Ce qui émerge de ce foisonnement parfois contradictoire, c’est un dépassement résolu et peutêtre irréversible du positivisme qui veut que la philosophie ne soit rien de plus qu’une
ramification de la science et que la seule connaissance fiable est celle qui se forme dans l’esprit
humain, et plus précisément dans le cerveau. Putnam montra que ce qui devient conscient
n’est pas indépendant de ce que d’autres expérimentent et nomment, donnant ainsi les mots
pour l’identifier. Il s’ensuit qu’il est impossible d’exclure qu’il existe autre chose que ce qui est
perçu par les sens et conçu dans l’autonomie du cerveau. Sans aller jusqu’à un « réalisme
métaphysique », le penseur non-conformiste finit par renoncer à l’athéisme qui lui avait été
enseigné et qu’il avait professé, et il découvrit même son judaïsme, faisant sa bar mitzvah à 68
ans. Il se laissa inviter en Israël et écrivit un livre sur la philosophie juive. Son argument : la
religion n’a pas besoin de preuves ; ce qui compte, c’est ce qu’elle change en l’homme.
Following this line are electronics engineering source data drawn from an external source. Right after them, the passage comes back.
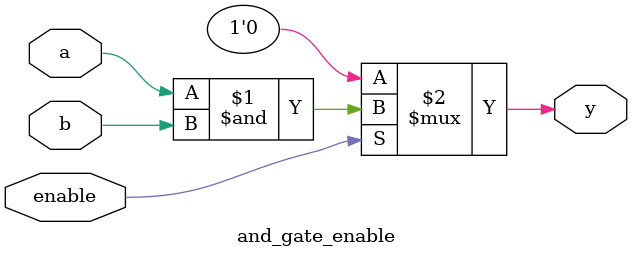
<source format=sv>
module and_gate_enable (
    input wire a,      // Input A
    input wire b,      // Input B
    input wire enable, // Enable signal
    output wire y      // Output Y
);
    assign y = (enable) ? (a & b) : 1'b0;  // AND operation with enable
endmodule

</source>
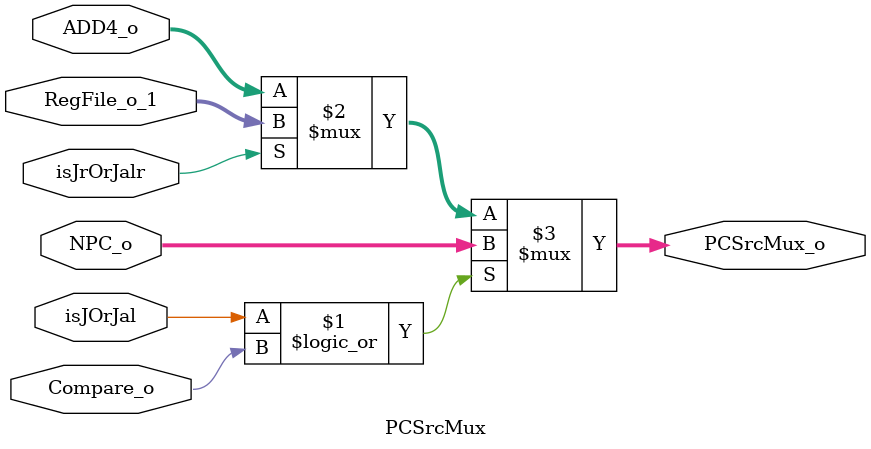
<source format=v>
module PCSrcMux(ADD4_o,RegFile_o_1,NPC_o,isJOrJal,Compare_o,isJrOrJalr,PCSrcMux_o);
  input[31:0] ADD4_o;
  input[31:0] RegFile_o_1;
  input[31:0] NPC_o;

  input isJOrJal;
  input Compare_o;
  input isJrOrJalr;
      
  output[31:0] PCSrcMux_o;
  
  assign PCSrcMux_o=(isJOrJal||Compare_o)?NPC_o:(isJrOrJalr?RegFile_o_1:ADD4_o);
  
  
  

endmodule

//has been reformed.
//Its output is the input of PC.

//isJumpOrBranch= isJOrJal | Compare_o | isJrOrJalr    
  
  
  
    
  





</source>
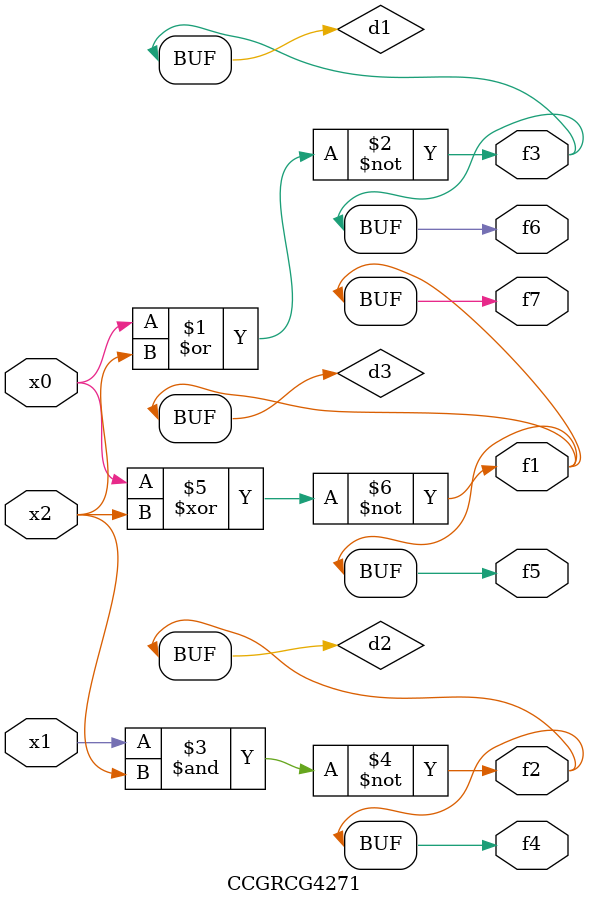
<source format=v>
module CCGRCG4271(
	input x0, x1, x2,
	output f1, f2, f3, f4, f5, f6, f7
);

	wire d1, d2, d3;

	nor (d1, x0, x2);
	nand (d2, x1, x2);
	xnor (d3, x0, x2);
	assign f1 = d3;
	assign f2 = d2;
	assign f3 = d1;
	assign f4 = d2;
	assign f5 = d3;
	assign f6 = d1;
	assign f7 = d3;
endmodule

</source>
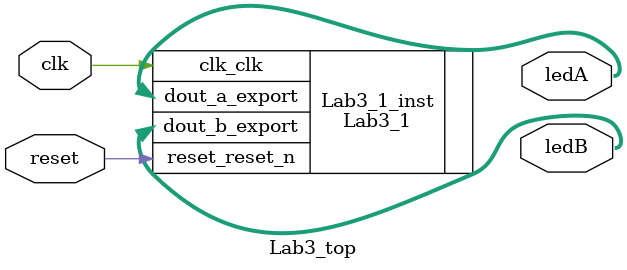
<source format=sv>
`timescale 1 ns / 1 ns
module Lab3_top (
	input bit clk,
	input bit reset,
	output bit [7:0] ledA,
	output bit [31:0] ledB
);
Lab3_1 Lab3_1_inst (
	.clk_clk       (clk),   
	.reset_reset_n (reset), 
	.dout_a_export (ledA),  
	.dout_b_export (ledB)   
);
endmodule


</source>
C’est ainsi qu’en moins de quinze jours ont disparu trois hommes qui ont marqué la transition
du XXe au XXIe siècle, avec l’avènement de l’ordinateur et du courrier électronique, les défis de
l’immigration et du chômage, et le retour du religieux.
Jean Duchesne, o.f.c.
P.S. On pourrait ajouter à cette chronique nécrologique Marvin Minsky (1928-2016), un autre
juif américain, mais résolument athée, « inventeur » de l’« intelligence artificielle » au MIT,
spécialiste des sciences cognitives et persuadé qu’il n’y a pas de différence fondamentale entre
l’être humain et les machines. Chaud partisan de la cryogénisation (préservation d’un cadavre à
– 196° C, permettant une réanimation théorique lorsque des techniques appropriées le
permettront), il a été un des pionniers du « transhumanisme ».